__What you are asked to do__
Scan the data below for the string "более". Show every line where it turns up.

__Data shown__
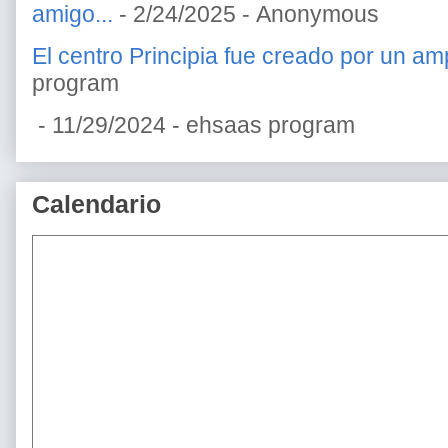
amigo...
- 2/24/2025
- Anonymous
El centro Principia fue creado por un amp
program
- 11/29/2024
- ehsaas program
Calendario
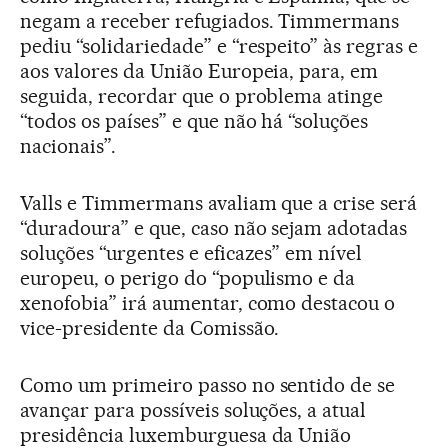
negam a receber refugiados. Timmermans
pediu “solidariedade” e “respeito” às regras e
aos valores da União Europeia, para, em
seguida, recordar que o problema atinge
“todos os países” e que não há “soluções
nacionais”.
Valls e Timmermans avaliam que a crise será
“duradoura” e que, caso não sejam adotadas
soluções “urgentes e eficazes” em nível
europeu, o perigo do “populismo e da
xenofobia” irá aumentar, como destacou o
vice-presidente da Comissão.
Como um primeiro passo no sentido de se
avançar para possíveis soluções, a atual
presidência luxemburguesa da União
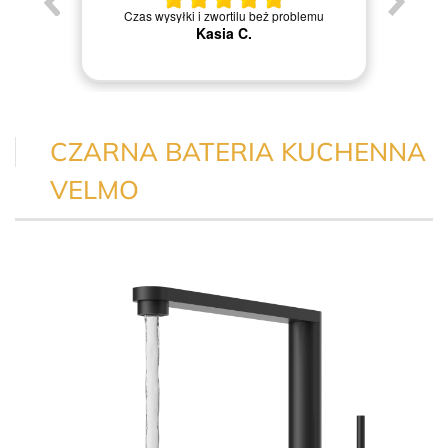
Jestem
Czas wysyłki i zwortilu beż problemu
Kasia C.
CZARNA BATERIA KUCHENNA
VELMO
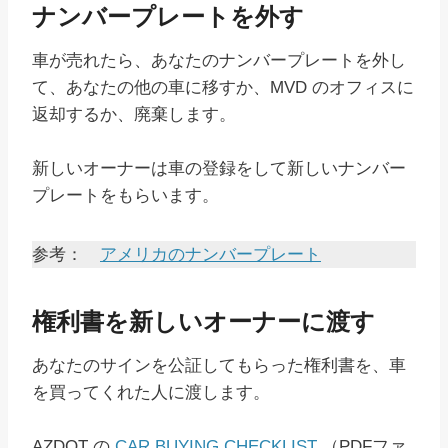
ナンバープレートを外す
車が売れたら、あなたのナンバープレートを外し
て、あなたの他の車に移すか、MVD のオフィスに
返却するか、廃棄します。
新しいオーナーは車の登録をして新しいナンバー
プレートをもらいます。
参考：
アメリカのナンバープレート
権利書を新しいオーナーに渡す
あなたのサインを公証してもらった権利書を、車
を買ってくれた人に渡します。
AZDOT の
CAR BUYING CHECKLIST
（PDFファ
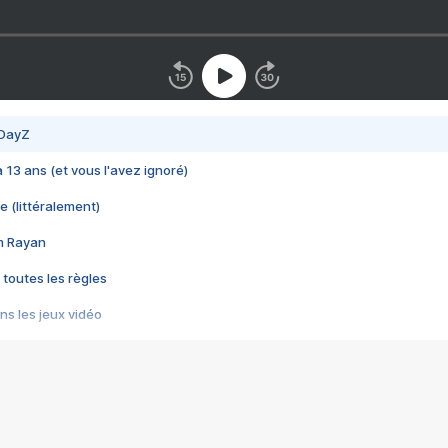
 DayZ
 a 13 ans (et vous l'avez ignoré)
e (littéralement)
im Rayan
 toutes les règles
s les jeux vidéo
us choquant de Rockstar ? - Le scandale BULLY
e plus moche de Steam
du RÊVE tourne au CAUCHEMAR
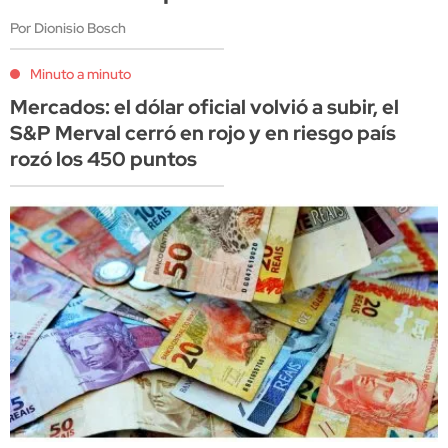
Por Dionisio Bosch
Minuto a minuto
Mercados: el dólar oficial volvió a subir, el
S&P Merval cerró en rojo y en riesgo país
rozó los 450 puntos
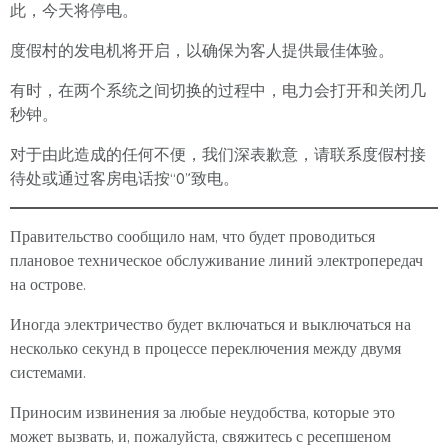
此，今天将停电。
度假村的发电机将开启，以确保为客人提供最佳体验。
有时，在两个系统之间切换的过程中，电力会打开和关闭几
秒钟。
对于由此造成的任何不便，我们深表歉意，请联系度假村接
待处或通过客房电话按“0”致电。
Правительство сообщило нам, что будет проводиться
плановое техническое обслуживание линий электропередач
на острове.
Иногда электричество будет включаться и выключаться на
несколько секунд в процессе переключения между двумя
системами.
Приносим извинения за любые неудобства, которые это
может вызвать, и, пожалуйста, свяжитесь с ресепшеном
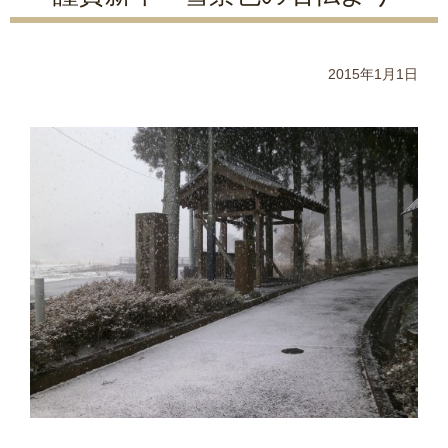
2015年1月1日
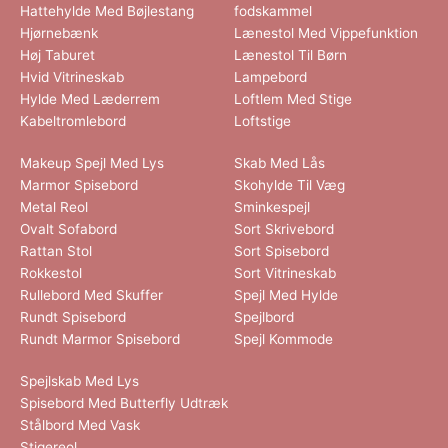
Hattehylde Med Bøjlestang
fodskammel
Hjørnebænk
Lænestol Med Vippefunktion
Høj Taburet
Lænestol Til Børn
Hvid Vitrineskab
Lampebord
Hylde Med Læderrem
Loftlem Med Stige
Kabeltromlebord
Loftstige
Makeup Spejl Med Lys
Skab Med Lås
Marmor Spisebord
Skohylde Til Væg
Metal Reol
Sminkespejl
Ovalt Sofabord
Sort Skrivebord
Rattan Stol
Sort Spisebord
Rokkestol
Sort Vitrineskab
Rullebord Med Skuffer
Spejl Med Hylde
Rundt Spisebord
Spejlbord
Rundt Marmor Spisebord
Spejl Kommode
Spejlskab Med Lys
Spisebord Med Butterfly Udtræk
Stålbord Med Vask
Stigereol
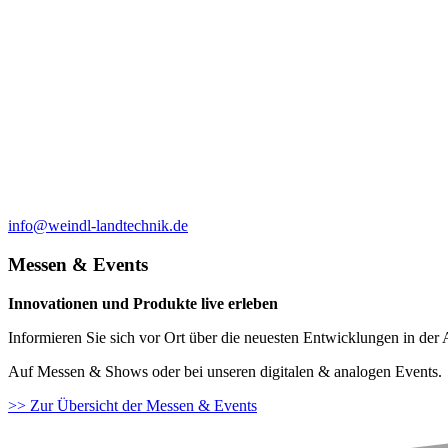
info@weindl-landtechnik.de
Messen & Events
Innovationen und Produkte live erleben
Informieren Sie sich vor Ort über die neuesten Entwicklungen in der 
Auf Messen & Shows oder bei unseren digitalen & analogen Events.
>> Zur Übersicht der Messen & Events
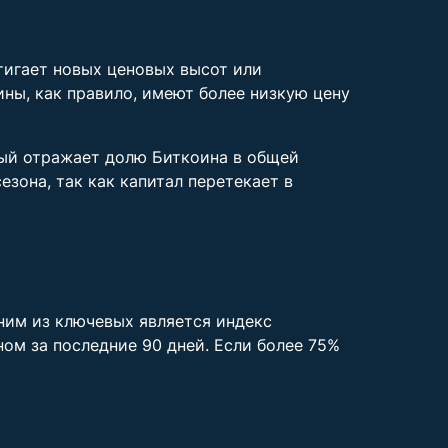
тигает новых ценовых высот или
ны, как правило, имеют более низкую цену
рый отражает долю Биткоина в общей
езона, так как капитал перетекает в
ним из ключевых является индекс
ом за последние 90 дней. Если более 75%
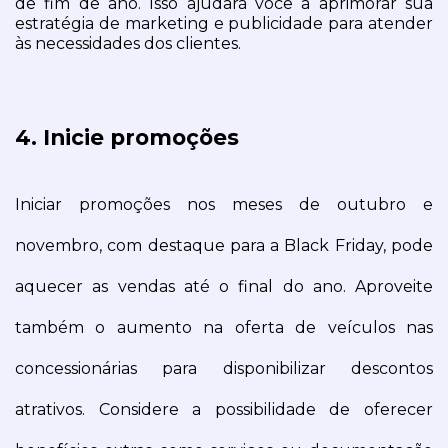
de fim de ano. Isso ajudará você a aprimorar sua 
estratégia de marketing e publicidade para atender 
às necessidades dos clientes.
4. Inicie promoções
Iniciar promoções nos meses de outubro e 
novembro, com destaque para a Black Friday, pode 
aquecer as vendas até o final do ano. Aproveite 
também o aumento na oferta de veículos nas 
concessionárias para disponibilizar descontos 
atrativos. Considere a possibilidade de oferecer 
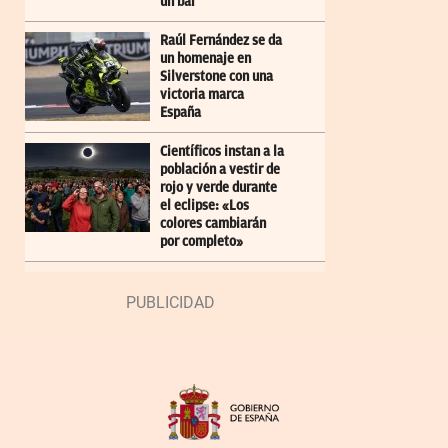
un bar
Raúl Fernández se da
un homenaje en
Silverstone con una
victoria marca
España
Científicos instan a la
población a vestir de
rojo y verde durante
el eclipse: «Los
colores cambiarán
por completo»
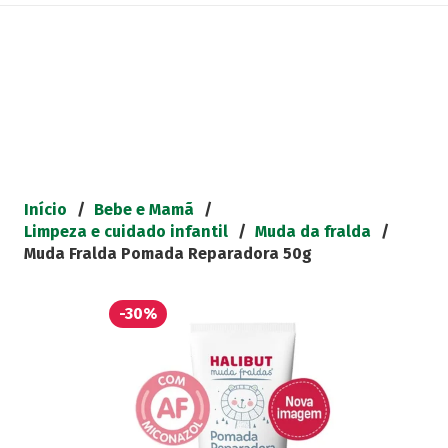
Início
/
Bebe e Mamã
/
Limpeza e cuidado infantil
/
Muda da fralda
/
Muda Fralda Pomada Reparadora 50g
-30%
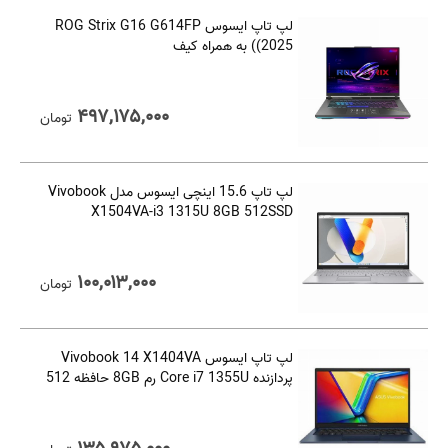
لپ تاپ ایسوس ROG Strix G16 G614FP
(2025) به همراه کیف
۴۹۷,۱۷۵,۰۰۰
تومان
لپ تاپ 15.6 اینچی ایسوس مدل Vivobook
X1504VA-i3 1315U 8GB 512SSD
۱۰۰,۰۱۳,۰۰۰
تومان
لپ تاپ ایسوس Vivobook 14 X1404VA
پردازنده Core i7 1355U رم 8GB حافظه 512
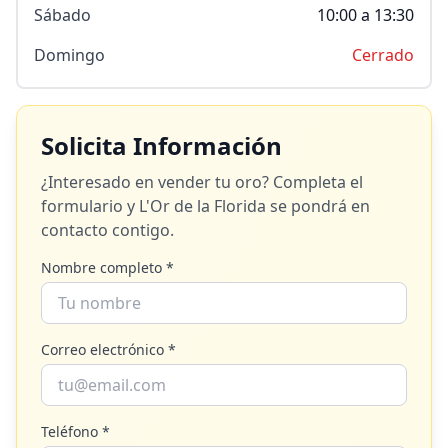
Sábado
10:00 a 13:30
Domingo
Cerrado
Solicita Información
¿Interesado en vender tu oro? Completa el
formulario y
L'Or de la Florida
se pondrá en
contacto contigo.
Nombre completo *
Correo electrónico *
Teléfono *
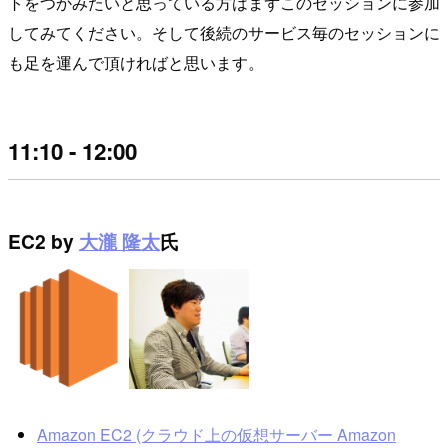
トをつかみたいと思っている方はまずこのセッションに参加
してみてください。そして後続のサービス毎のセッションに
も足を運んで頂ければと思います。
11:10 - 12:00
EC2 by
大瀧 隆太
氏
Amazon EC2 (クラウド上の仮想サーバー Amazon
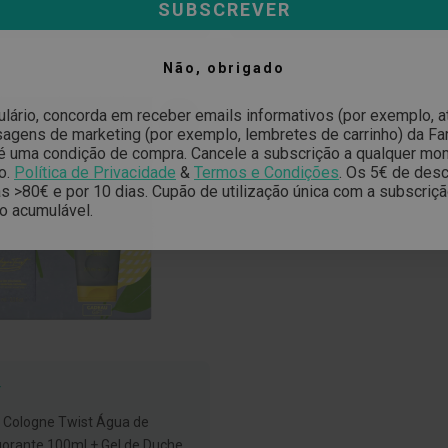
ADICIONAR
ADICIONAR
SUBSCREVER
À
À
LISTA
LISTA
DE
DE
Não, obrigado
DESEJOS
DESEJOS
ulário, concorda em receber emails informativos (por exemplo, 
-15%
gens de marketing (por exemplo, lembretes de carrinho) da Far
é uma condição de compra. Cancele a subscrição a qualquer mo
o.
Política de Privacidade
&
Termos e Condições
.
Os 5€ de desc
 >80€ e por 10 dias. Cupão de utilização única com a subscriç
o acumulável.
T
 Cologne Twist Água de
gorante 100ml + Gel de Duche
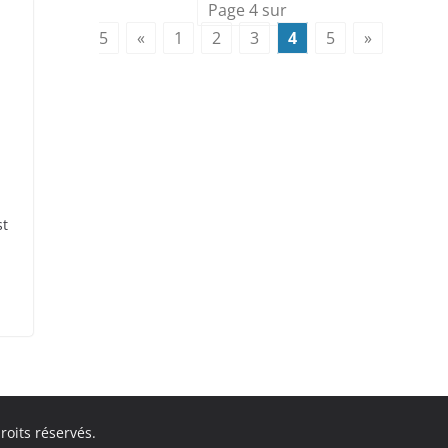
Page 4 sur
5
«
1
2
3
4
5
»
st
roits réservés.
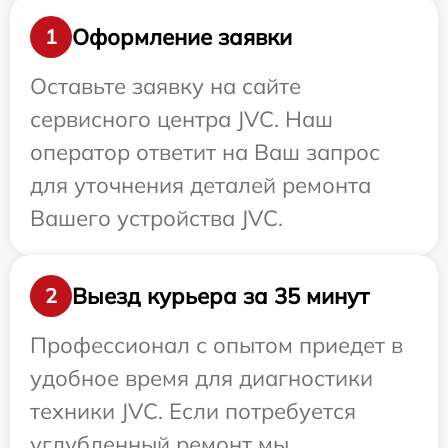
Оформление заявки
1
Оставьте заявку на сайте
сервисного центра JVC. Наш
оператор ответит на Ваш запрос
для уточнения деталей ремонта
Вашего устройства JVC.
Выезд курьера за 35 минут
2
Профессионал с опытом приедет в
удобное время для диагностики
техники JVC. Если потребуется
углубленный ремонт мы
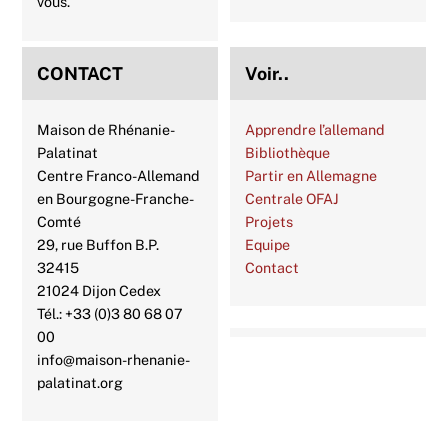
vous.
CONTACT
Voir..
Maison de Rhénanie-
Apprendre l’allemand
Palatinat
Bibliothèque
Centre Franco-Allemand
Partir en Allemagne
en Bourgogne-Franche-
Centrale OFAJ
Comté
Projets
29, rue Buffon B.P.
Equipe
32415
Contact
21024 Dijon Cedex
Tél.: +33 (0)3 80 68 07
00
info@maison-rhenanie-
palatinat.org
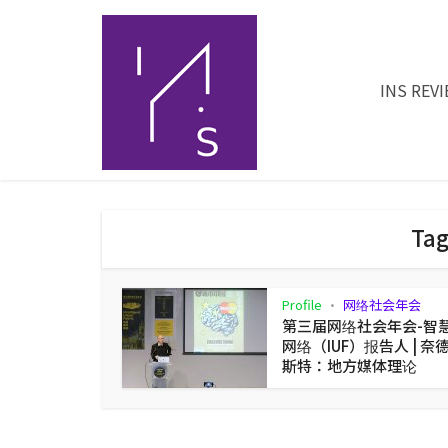
INS REV
Tag
Profile
网络社会年会
•
第三届网络社会年会-智
网络（IUF）报告人 | 奈
斯特：地方媒体理论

__Answer section__
ны, как правило, имеют более низкую цену
ом за последние 90 дней. Если более 75%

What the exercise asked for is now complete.